= Poets of the Island Reciting Convention =

Poetry convention in Taiwan

The Poets of the Island Reciting Convention (Chinese: 全島詩人聯吟大會) was a significant gathering that brought together poets and poetry societies in Taiwan. This convention took place annually from 1924 to 1937 and was also referred to as the Poetry Societies of the Island (Reciting) Convention, the Han Poets of the Island Convention, the Taiwan Poetic Community Convention, and the Chi-po of the Island Reciting Convention, its name varying each year.

Due to the large number of participants from all walks of life, related media publications were often associated with the activities of poetry societies, resulting in literary socialization and the popularization of literature. The Poets of the Island Reciting Convention did not become regular until 1924, and its cessation occurred because of the aggressive promotion of Japanization (Kominka movement) in 1937.

== Influence ==
During their development from the 17th to the 19th centuries, the majority of Taiwanese poetry societies were primarily gatherings of literati for socializing and composing. In 1895, Taiwan was ceded to Japan after the First Sino-Japanese War, and poetry societies ceased to gather for some time. However, after Japan took over Taiwan in November 1895, the gatherings resumed, and Japanese officials began to participate in them.

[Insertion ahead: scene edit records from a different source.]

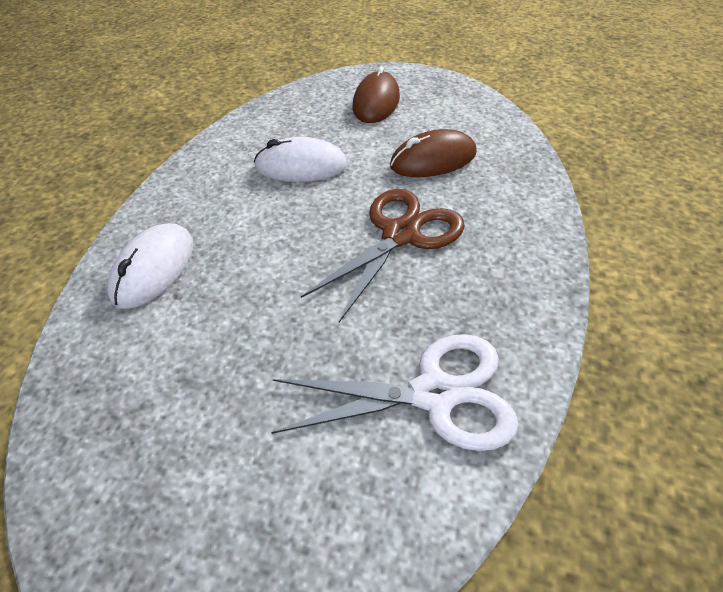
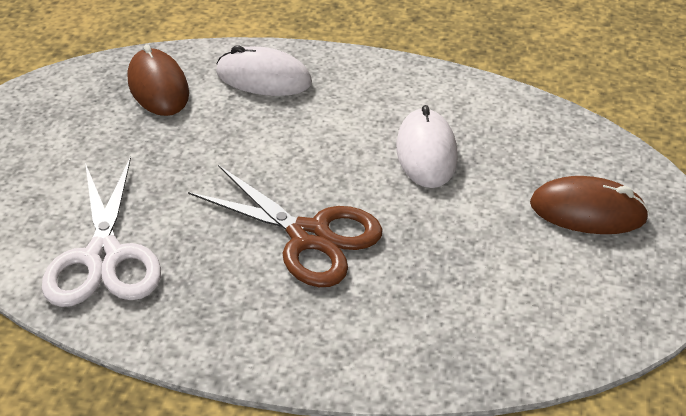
camera: 85 degrees right, 5 degrees down
brown mouse [390,129,477,177] -> brown mouse moved to [128,44,189,116]

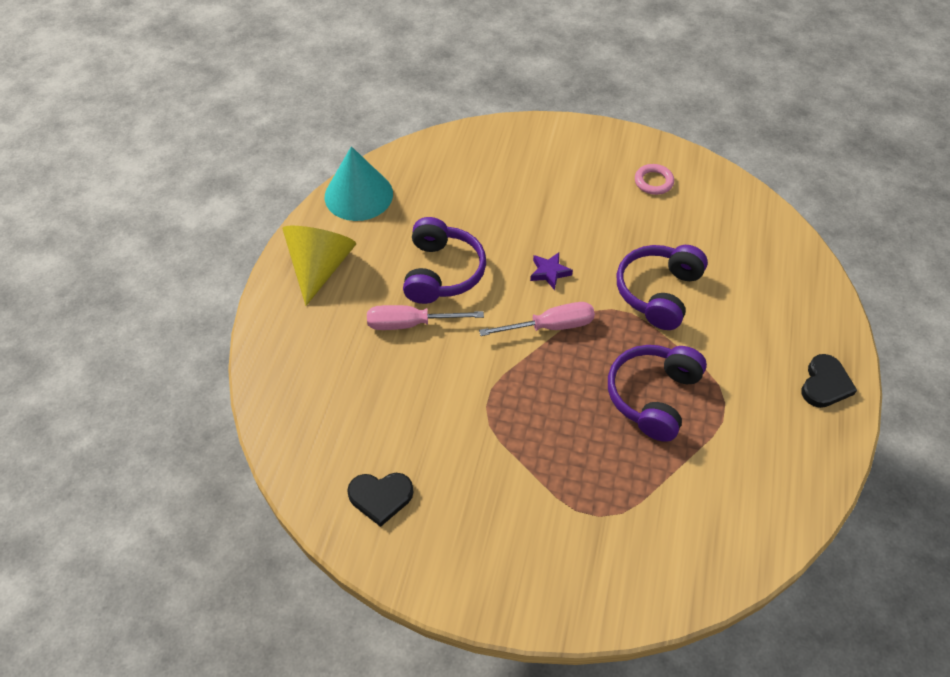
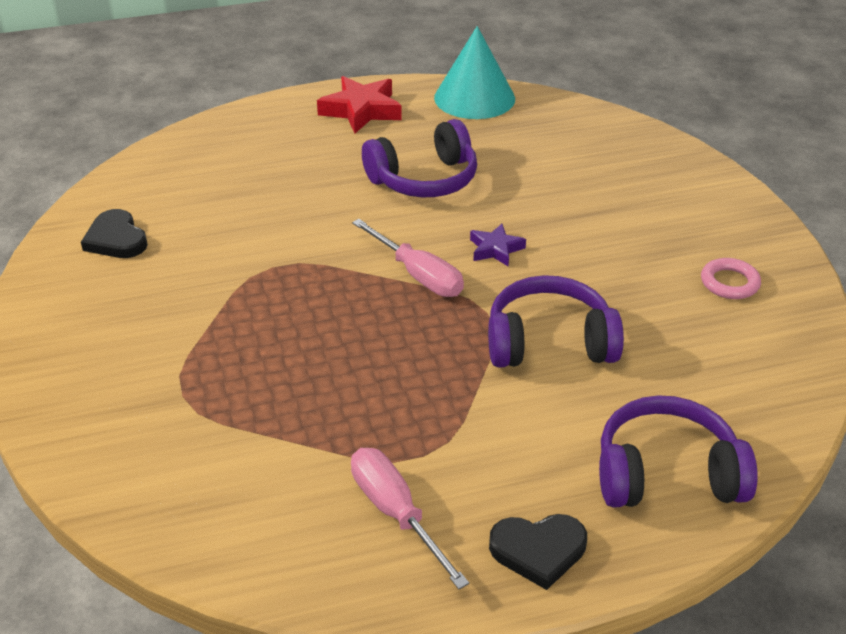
camera: 60 degrees right, 15 degrees down
yellow cone [282,226,356,306] -> red star [317,76,402,133]
pink screwdriver [367,305,484,330] -> pink screwdriver moved to [351,448,469,589]
purple headphones [608,345,707,442] -> purple headphones moved to [599,395,758,507]

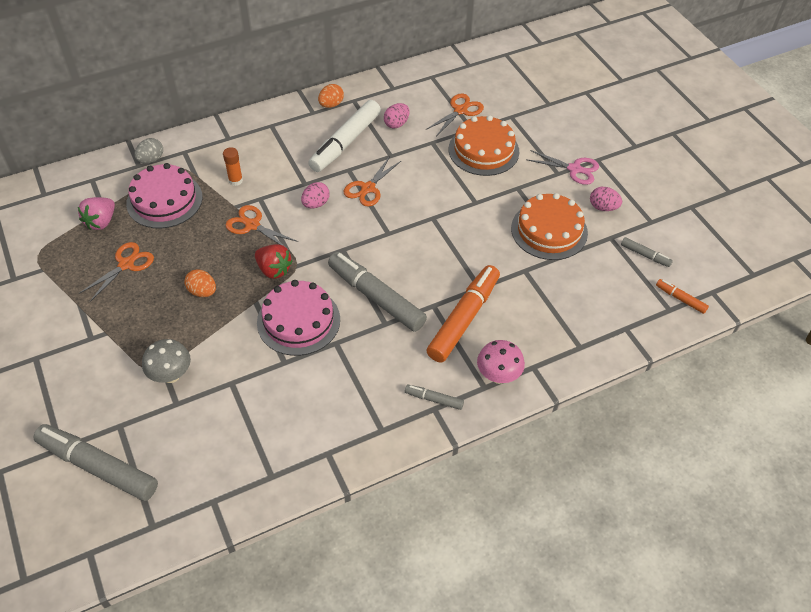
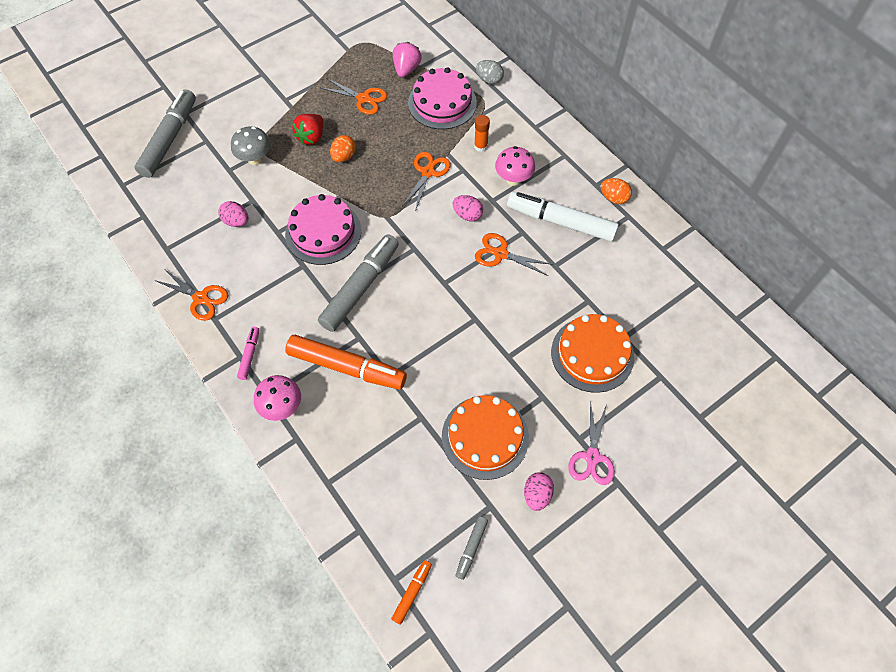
camera: 80 degrees right, 10 degrees up
pink strawberry [78,197,115,230] -> pink strawberry turned 90 degrees clockwise [393,42,422,77]
red strawberry [255,244,293,279] -> red strawberry moved to [292,114,324,145]
pink egg [384,103,410,129] -> pink egg moved to [218,201,249,227]
grey marker [405,385,464,410] -> pink marker [237,327,259,380]
orange scissors [426,93,484,136] -> orange scissors moved to [154,268,228,321]
none -> pink mushroom [495,146,535,186]

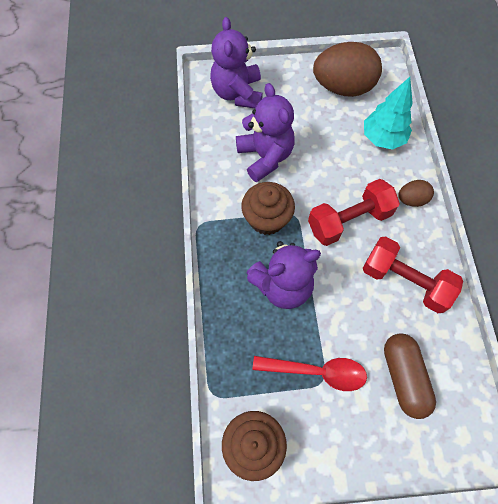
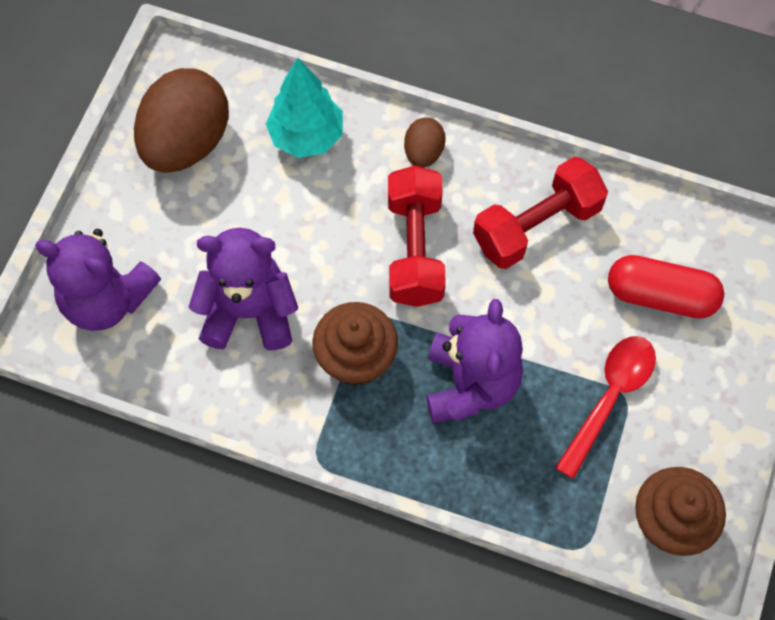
camera: 65 degrees left, 0 degrees up
brown capsule [384,333,436,419] -> red capsule [608,255,724,319]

In 1921, Governor-General Den Kenjiro hosted the Taiwan Poetry Society Chi-po Reciting Convention, thereby increasing the number of poets and poetry societies and assisting in the formal establishment of the Taiwan Poets Convention in 1924. As a result of Japanese envolvement, poetry organizations became an instrument for the Japanese colonial government in Taiwan to win over local literati in order to rapidly stabilize the locals.

With the advent of the convention, a multitude of poetry-related activities and events of varying scales arose, and trivial everyday matters such as weddings, funerals, and celebrations were performed through recitation. In addition to gentry, literati, officials, and pupils, people from various social strata joined poetry societies, leading to a proliferation of poets in Taiwan.